Os condomínios Chapada Riviera, Chapada Redentori, Chapada Flamboyant e Residencial Bela Marina foram licenciados separadamente para evitar um Estudo de Impacto de Vizinhança (EIV) mais rigoroso. Juntos, somam cerca de 1.160 unidades, o que, segundo o MP, caracteriza um único projeto de grande impacto.
Na sentença, o magistrado reconheceu tentativa de burlar a legislação com o fracionamento dos projetos e apontou falhas do município, que aprovou os empreendimentos sem exigir estudo adequado e validou posteriormente um EIV considerado insuficiente.
O juiz destacou que o estudo deve ser prévio à liberação das obras. No caso, construções começaram antes da análise, e o EIV apresentado depois foi considerado defasado, sem medir corretamente impactos no trânsito, saneamento e drenagem.
A decisão também aponta risco à mobilidade urbana, já que o bairro possui apenas uma via de acesso. O impacto conjunto dos empreendimentos foi classificado como “sinérgico”, com potencial de colapso viário.

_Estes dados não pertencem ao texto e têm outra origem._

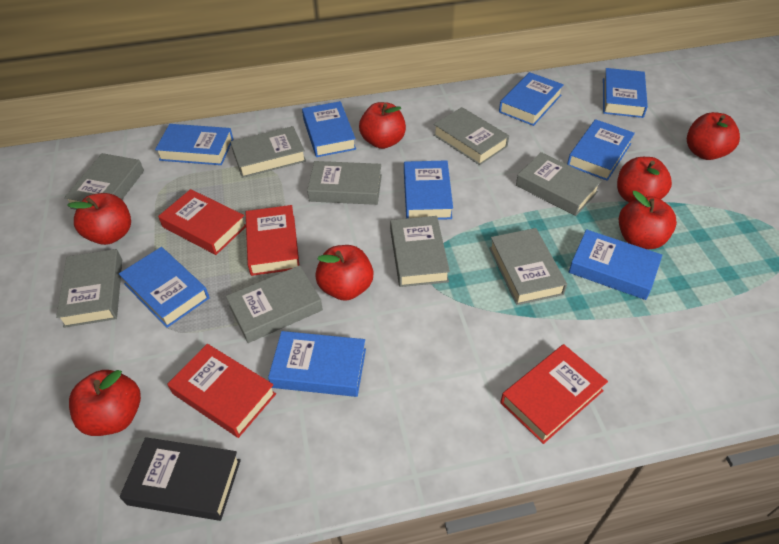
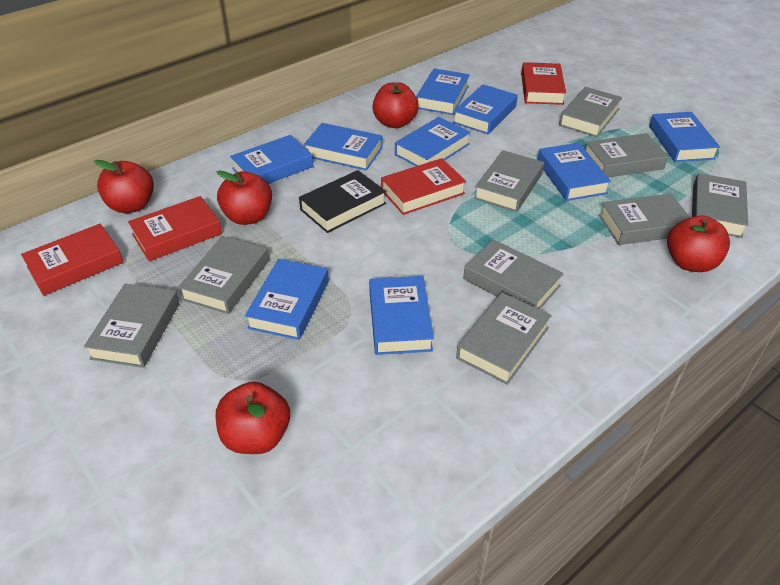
red apple: [67,193,131,245] [69,370,141,436] [315,245,373,301] [359,102,406,149] [617,157,672,203] [619,191,677,249] [687,112,740,160] = 7 -> [94,160,154,213] [216,382,290,454] [217,170,272,225] [372,82,419,128] [667,215,730,272] = 5

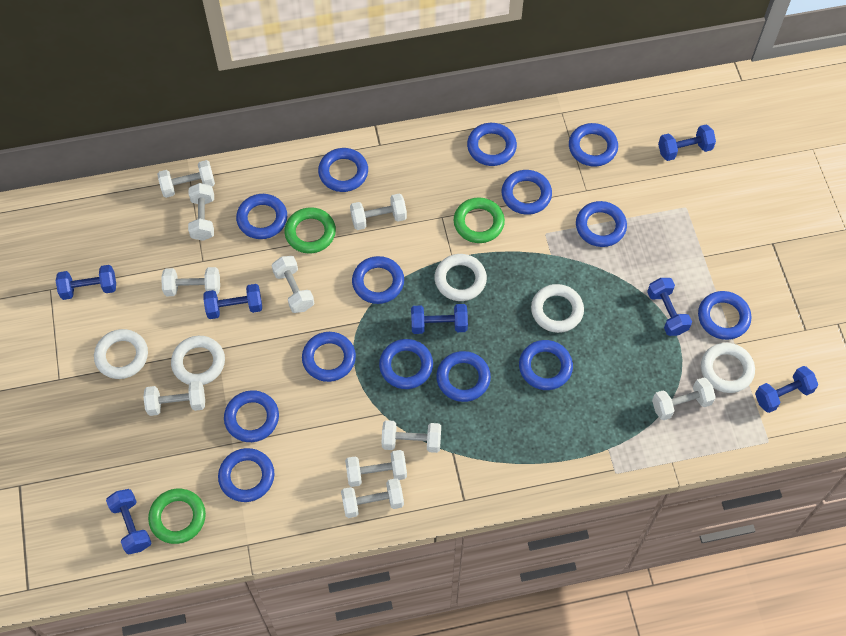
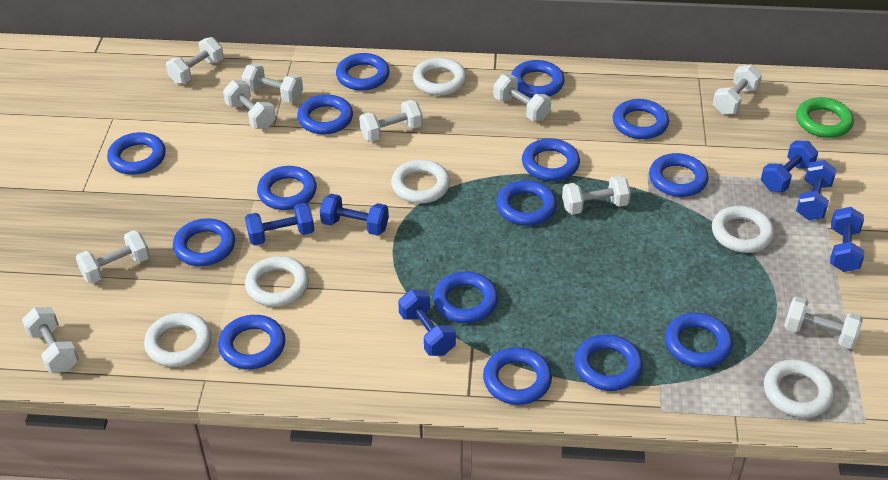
blue dumbbell: [56,265,116,300] [106,489,152,554] [203,284,262,319] [411,304,468,334] [647,278,692,336] [658,124,716,161] [755,366,818,413] = 7 -> [245,203,314,245] [320,194,389,236] [398,290,456,356] [761,141,818,192] [796,160,837,220] [830,207,864,272] = 6
blue ring: [218,448,274,502] [224,390,279,442] [236,194,287,239] [302,332,356,382] [318,148,368,192] [352,256,404,304] [379,339,433,389] [436,351,491,402] [467,123,517,166] [502,170,552,215] [519,340,573,390] [569,123,618,167] [576,201,627,247] [698,291,751,340] = 14 -> [107,132,166,175] [173,218,235,266] [218,315,285,369] [257,166,317,210] [297,94,353,134] [336,53,390,91] [433,272,498,323] [483,347,552,405] [496,180,557,226] [511,60,565,98] [522,138,580,181] [574,334,643,391] [613,99,669,139] [649,153,709,197] [665,313,733,368] = 15
green ring: [148,489,206,544] [284,207,336,253] [454,198,505,243] = 3 -> [796,97,854,138] = 1
white ring: [94,329,148,379] [171,336,225,385] [435,254,487,301] [531,284,584,333] [701,343,755,393] = 5 -> [144,312,212,367] [245,256,309,307] [391,159,450,204] [413,58,467,96] [712,206,774,253] [764,359,835,418] = 6

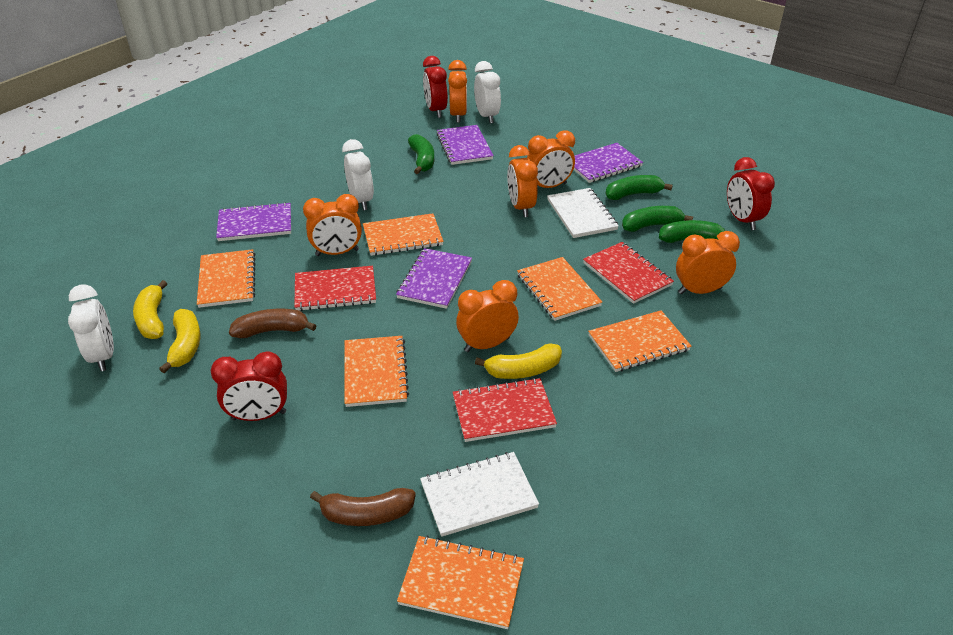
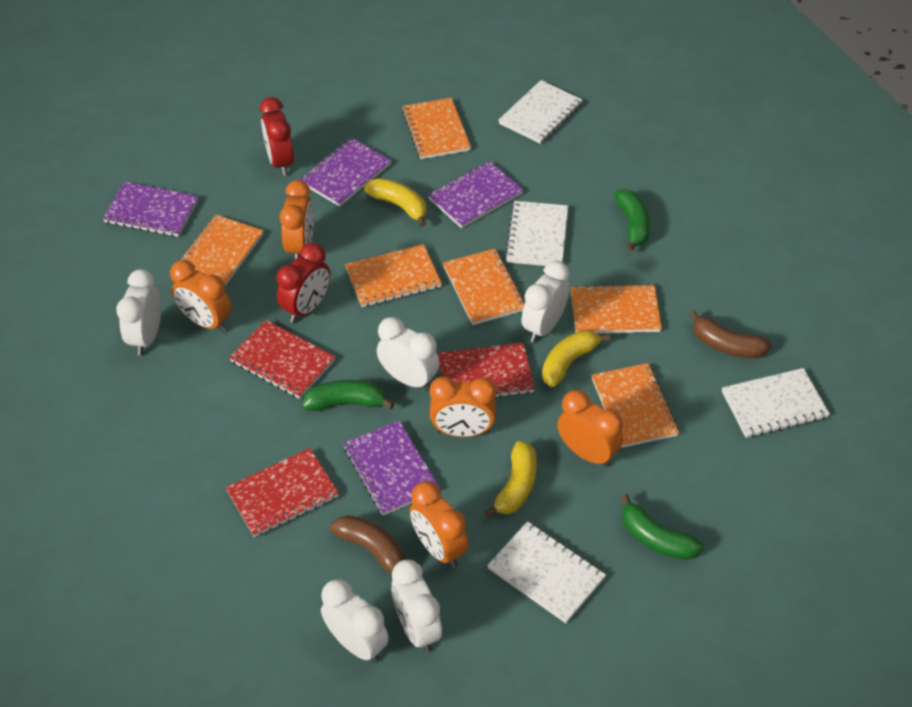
green banana: [408,134,434,174] [606,175,673,200] [622,206,693,232] [659,220,725,243] = 4 -> [302,380,394,411] [615,189,650,252] [621,494,704,560] = 3
orange clock: [303,194,362,256] [448,60,467,123] [456,280,519,352] [507,145,538,217] [527,130,575,188] [676,231,740,294] = 6 -> [170,260,232,332] [280,180,314,260] [410,481,469,568] [430,377,497,437] [557,390,623,467] = 5
red clock: [211,351,287,421] [423,56,448,118] [727,157,775,230] = 3 -> [260,97,294,176] [277,243,330,323] = 2
white clock: [68,284,114,371] [342,139,374,210] [474,61,501,124] = 3 -> [116,269,161,355] [321,579,389,663] [377,317,440,391] [391,560,442,653] [522,261,569,343] = 5
white notebook: [420,452,539,537] [547,188,619,238] = 2 -> [487,521,606,623] [498,80,583,144] [505,201,568,266] [722,368,830,438] = 4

Com isso, a Justiça anulou o EIV e todos os atos administrativos vinculados. O Município terá 180 dias para elaborar novo termo de referência, e as empresas deverão apresentar novo estudo no mesmo prazo. Em caso de descumprimento, foi fixada multa diária de R$ 50 mil.
A emissão de novos “Habite-se” fica condicionada à aprovação do estudo e à execução das obras de infraestrutura. As construções já iniciadas poderão ser concluídas, mas a regularização dependerá do cumprimento das exigências.